Friday 14 October 2011


You cannot beat experiencing something yourself before you write about it. Experience will give you a raw material to write about. OK, I am not suggesting you need to experience everything before you can write about it, but aspiring writers are always told to write about what they know, it makes writing easier.

When we were in Barcelona recently it was the city’s patron saint celebration and on the Sunday there was the traditional ending of the festival; the Correfoc, when the mouth of Hell opens and devils and dragons cavort through the streets. I had heard of this before but not appreciated the spectacle of it all. I had used the idea of fireworks and the giants (that are paraded on the Saturday) to make the Carnival scene in my novel more exotic.
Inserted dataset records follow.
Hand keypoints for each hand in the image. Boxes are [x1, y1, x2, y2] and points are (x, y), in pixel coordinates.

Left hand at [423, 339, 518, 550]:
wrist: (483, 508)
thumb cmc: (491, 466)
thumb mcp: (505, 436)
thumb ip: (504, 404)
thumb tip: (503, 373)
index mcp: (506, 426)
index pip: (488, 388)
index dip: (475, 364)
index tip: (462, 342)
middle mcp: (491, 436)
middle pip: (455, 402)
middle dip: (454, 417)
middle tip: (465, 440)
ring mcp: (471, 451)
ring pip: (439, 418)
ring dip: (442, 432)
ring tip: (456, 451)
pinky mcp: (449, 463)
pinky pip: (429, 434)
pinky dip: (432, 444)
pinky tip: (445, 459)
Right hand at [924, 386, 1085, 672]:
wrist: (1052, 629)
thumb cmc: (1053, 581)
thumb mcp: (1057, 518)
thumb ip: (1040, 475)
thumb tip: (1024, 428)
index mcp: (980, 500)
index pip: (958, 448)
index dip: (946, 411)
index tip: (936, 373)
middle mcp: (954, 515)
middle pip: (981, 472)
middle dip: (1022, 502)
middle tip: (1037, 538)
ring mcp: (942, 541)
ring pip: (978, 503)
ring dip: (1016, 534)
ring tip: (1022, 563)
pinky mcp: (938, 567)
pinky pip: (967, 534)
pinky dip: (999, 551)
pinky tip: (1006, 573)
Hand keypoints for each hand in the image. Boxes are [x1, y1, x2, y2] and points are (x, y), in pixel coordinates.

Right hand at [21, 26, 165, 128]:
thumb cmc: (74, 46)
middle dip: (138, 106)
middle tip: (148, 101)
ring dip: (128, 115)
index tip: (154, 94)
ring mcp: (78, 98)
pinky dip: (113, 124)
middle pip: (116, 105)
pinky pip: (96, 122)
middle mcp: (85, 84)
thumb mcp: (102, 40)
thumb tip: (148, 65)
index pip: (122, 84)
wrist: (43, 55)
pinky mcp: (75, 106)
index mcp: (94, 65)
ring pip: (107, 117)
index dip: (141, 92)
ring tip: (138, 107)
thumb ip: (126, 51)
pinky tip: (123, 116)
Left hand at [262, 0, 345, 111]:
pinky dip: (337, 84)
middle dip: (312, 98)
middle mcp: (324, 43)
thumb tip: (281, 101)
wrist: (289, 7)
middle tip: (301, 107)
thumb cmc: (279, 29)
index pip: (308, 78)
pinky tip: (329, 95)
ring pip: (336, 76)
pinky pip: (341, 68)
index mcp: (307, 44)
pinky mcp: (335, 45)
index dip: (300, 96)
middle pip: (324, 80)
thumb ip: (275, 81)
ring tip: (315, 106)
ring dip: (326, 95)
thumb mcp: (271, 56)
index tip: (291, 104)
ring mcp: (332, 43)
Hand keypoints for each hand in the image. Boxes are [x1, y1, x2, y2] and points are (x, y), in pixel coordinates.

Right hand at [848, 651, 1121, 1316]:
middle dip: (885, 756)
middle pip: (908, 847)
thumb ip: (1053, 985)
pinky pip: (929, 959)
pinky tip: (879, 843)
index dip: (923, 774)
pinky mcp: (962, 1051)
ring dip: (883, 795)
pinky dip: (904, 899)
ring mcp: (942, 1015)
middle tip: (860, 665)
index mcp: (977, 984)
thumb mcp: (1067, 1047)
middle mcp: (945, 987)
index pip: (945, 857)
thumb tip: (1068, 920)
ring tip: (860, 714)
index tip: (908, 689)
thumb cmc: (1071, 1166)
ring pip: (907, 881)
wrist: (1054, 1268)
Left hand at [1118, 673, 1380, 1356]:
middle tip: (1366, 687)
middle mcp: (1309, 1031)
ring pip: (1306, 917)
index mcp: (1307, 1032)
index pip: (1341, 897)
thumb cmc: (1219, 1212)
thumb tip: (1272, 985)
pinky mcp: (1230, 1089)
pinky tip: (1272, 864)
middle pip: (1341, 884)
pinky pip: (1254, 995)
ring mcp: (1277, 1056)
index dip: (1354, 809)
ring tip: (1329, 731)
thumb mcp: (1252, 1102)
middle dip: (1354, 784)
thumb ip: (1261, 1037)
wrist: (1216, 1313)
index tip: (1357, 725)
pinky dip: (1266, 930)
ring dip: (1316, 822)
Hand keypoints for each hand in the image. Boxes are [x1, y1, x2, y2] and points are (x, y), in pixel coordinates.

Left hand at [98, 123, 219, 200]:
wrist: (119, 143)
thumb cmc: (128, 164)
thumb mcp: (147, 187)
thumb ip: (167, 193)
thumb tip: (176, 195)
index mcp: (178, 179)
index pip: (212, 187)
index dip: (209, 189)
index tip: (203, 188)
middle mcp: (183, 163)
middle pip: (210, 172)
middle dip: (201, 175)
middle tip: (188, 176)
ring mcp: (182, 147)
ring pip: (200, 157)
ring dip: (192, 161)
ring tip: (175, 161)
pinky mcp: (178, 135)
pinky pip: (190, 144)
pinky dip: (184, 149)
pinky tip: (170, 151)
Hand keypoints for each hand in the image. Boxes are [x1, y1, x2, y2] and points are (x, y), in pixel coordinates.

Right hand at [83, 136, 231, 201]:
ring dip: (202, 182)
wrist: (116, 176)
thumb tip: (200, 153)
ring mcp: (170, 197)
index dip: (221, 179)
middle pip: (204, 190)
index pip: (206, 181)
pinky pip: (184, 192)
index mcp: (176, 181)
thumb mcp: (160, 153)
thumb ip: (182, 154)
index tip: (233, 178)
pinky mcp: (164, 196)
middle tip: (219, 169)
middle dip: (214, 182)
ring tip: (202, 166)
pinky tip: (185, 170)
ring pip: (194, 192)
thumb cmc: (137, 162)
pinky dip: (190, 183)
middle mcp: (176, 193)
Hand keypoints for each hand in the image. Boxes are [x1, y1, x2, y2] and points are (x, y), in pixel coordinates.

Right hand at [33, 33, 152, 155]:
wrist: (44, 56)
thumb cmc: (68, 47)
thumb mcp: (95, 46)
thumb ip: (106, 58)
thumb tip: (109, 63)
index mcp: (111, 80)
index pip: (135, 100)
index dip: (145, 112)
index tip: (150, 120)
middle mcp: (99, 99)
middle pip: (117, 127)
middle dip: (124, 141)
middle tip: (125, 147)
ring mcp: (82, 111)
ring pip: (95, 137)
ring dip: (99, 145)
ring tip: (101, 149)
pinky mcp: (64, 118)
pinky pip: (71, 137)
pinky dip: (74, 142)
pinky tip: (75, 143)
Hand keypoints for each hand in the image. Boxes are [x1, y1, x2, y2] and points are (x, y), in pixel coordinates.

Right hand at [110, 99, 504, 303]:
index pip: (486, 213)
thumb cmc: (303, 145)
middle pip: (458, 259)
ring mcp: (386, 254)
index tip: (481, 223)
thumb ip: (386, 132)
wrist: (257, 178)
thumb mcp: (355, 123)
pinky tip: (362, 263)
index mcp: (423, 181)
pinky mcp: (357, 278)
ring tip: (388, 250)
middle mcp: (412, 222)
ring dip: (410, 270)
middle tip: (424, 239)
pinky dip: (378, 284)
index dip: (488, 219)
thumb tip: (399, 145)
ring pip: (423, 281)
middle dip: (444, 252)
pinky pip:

I had wanted a number of things from this scene, I wanted the amplify the spectacle of the real Somerset Carnivals and to underline the otherworldly aspects of the story (it being set in a parallel world), I wanted to give the reader some of the history of the world via the floats and historical characters represented in the carnival parade and I also wanted to move the story along, to entertain.

I had the image in my head of the narrator recognising a character across the street in the middle of the carnival parade and him running through the floats and people, then chasing the person through crowded streets (and ultimately fighting him amid the deserted stalls).

That Sunday when I watched the devils and dragons parade, spilling fireworks on the observers, I knew that section of the novel would have to be rewritten. I realised that it was too flat, that this experience would enrich that section of the novel.
Has anything similar ever happened to you?